Appendix 3

Cyclical chord-mode classes

It would seen logical to think that the number of possible inversions of any chord must be the same as to the different number of notes of different notes it contains, or that the number of modes of a scale would also be the same as the number of notes of the mode. This is not always true on account of the internal cyclical chord-mode classes; in those cases there are some inversions that coincide. For this reason the number of chords in the N5 level of equivalence (see Fig. 12) is not always the same as the number of chord classes in N6 level multiplied by the number of notes. This is only true for the chords-mode classes which never have a cyclical structure, i.e. chords of 5, 7 and 11 notes.

In this appendix (Table 5) there are represented all the cyclical and semi-cyclical chord-mode classes (the left number means its classification in the chord-mode tables), that is to say, all the chords or scales that have some or all of their inversions or modes with an identical structure –concerning the distance of tones–.

In some cases several enharmonies have been undertaken in the notation of the representative in the chord-mode class tables so as to offer a better scale clearness. For the same reasons the chromaticisms in each cycle have not been changed.

The modes à transpositions limitées introduced by O. Messiaen in his book Technique de mon langage musical (1944) are in fact some of these cyclical chord-mode classes. Messiaen named these modes from 1 to 7. Mode 1 is equivalent to 6-notes chord-mode class #51 (scale of tones), mode 2 is related to 8-notes chord-mode #43 (octatonic scale), mode 3 is related to 9-notes chord-mode #19, mode 4 to 8-notes chord-mode #8, mode 5 to 6-notes chord-mode #78, mode 6 to 8-notes chord-mode #30 and mode 7 to 10-notes chord-mode #3.
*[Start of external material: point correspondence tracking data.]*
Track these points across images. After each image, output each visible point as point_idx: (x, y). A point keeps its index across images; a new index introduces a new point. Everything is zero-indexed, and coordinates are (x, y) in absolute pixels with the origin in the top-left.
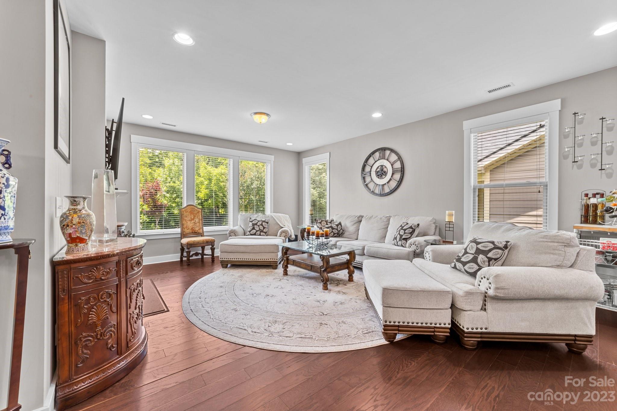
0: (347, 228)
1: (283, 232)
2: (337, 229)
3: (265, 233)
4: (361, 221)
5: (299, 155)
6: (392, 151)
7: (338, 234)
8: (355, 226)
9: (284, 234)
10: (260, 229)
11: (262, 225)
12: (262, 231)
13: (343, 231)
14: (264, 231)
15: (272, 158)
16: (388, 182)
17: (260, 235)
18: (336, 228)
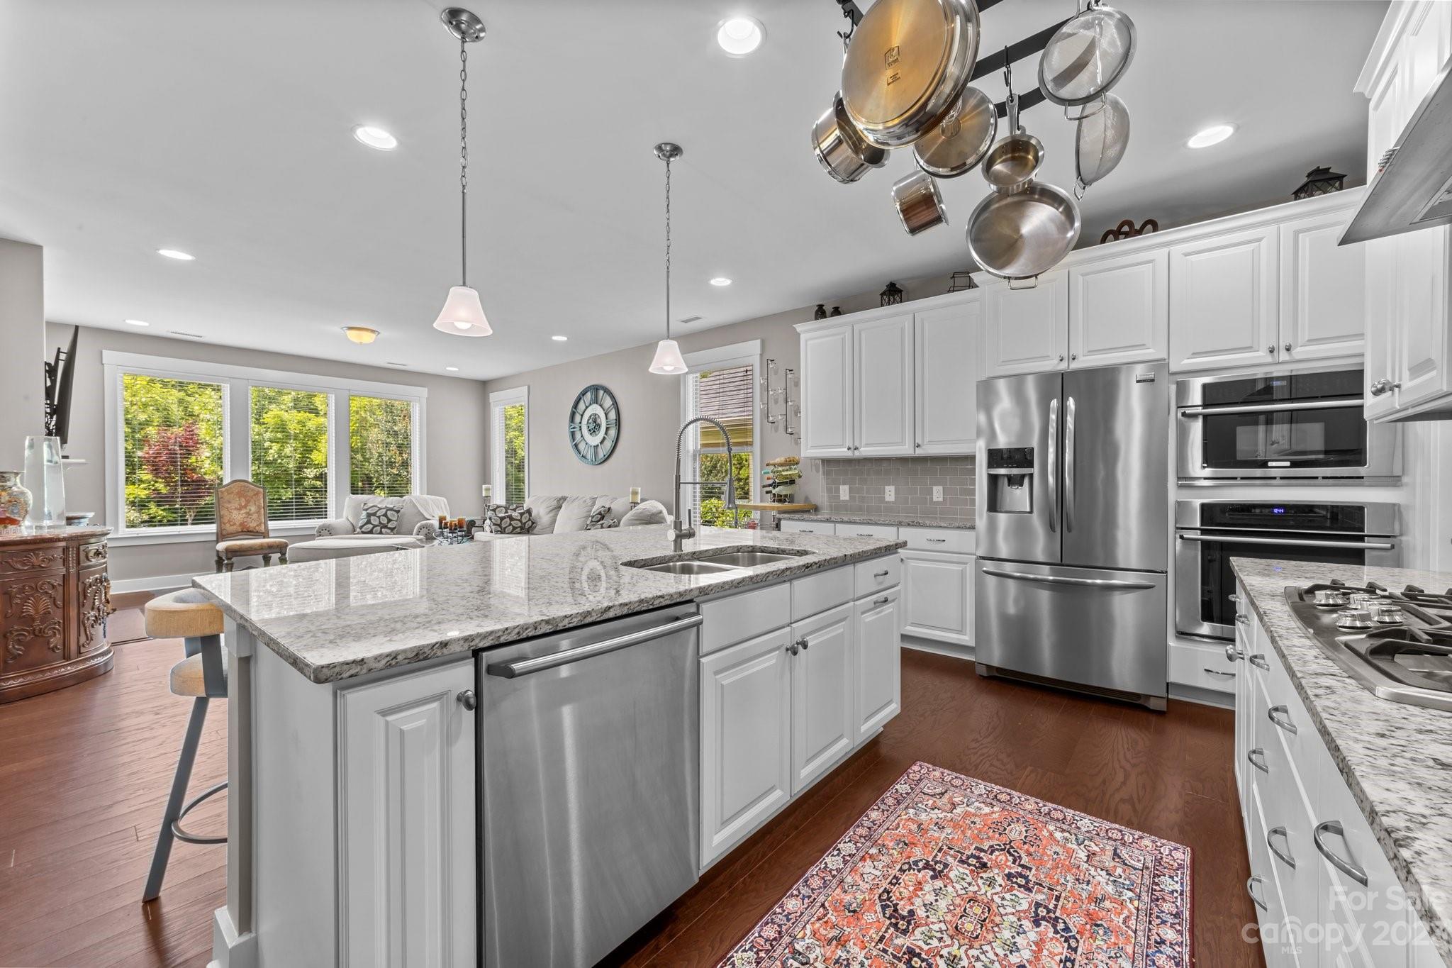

Messiaen named these scales as modes of limited transposition because if they are successively transposed by semitones there is always a moment where the same scale (the same notes) is found –obviously, before getting to the transported octave–. For example, if the transposition of scales of mode 2 (8-43) is made by minor third the result is always the same notes or mode 1 (6-51) by major 2nds. and so on. All this is also true for all the modes in Table 5.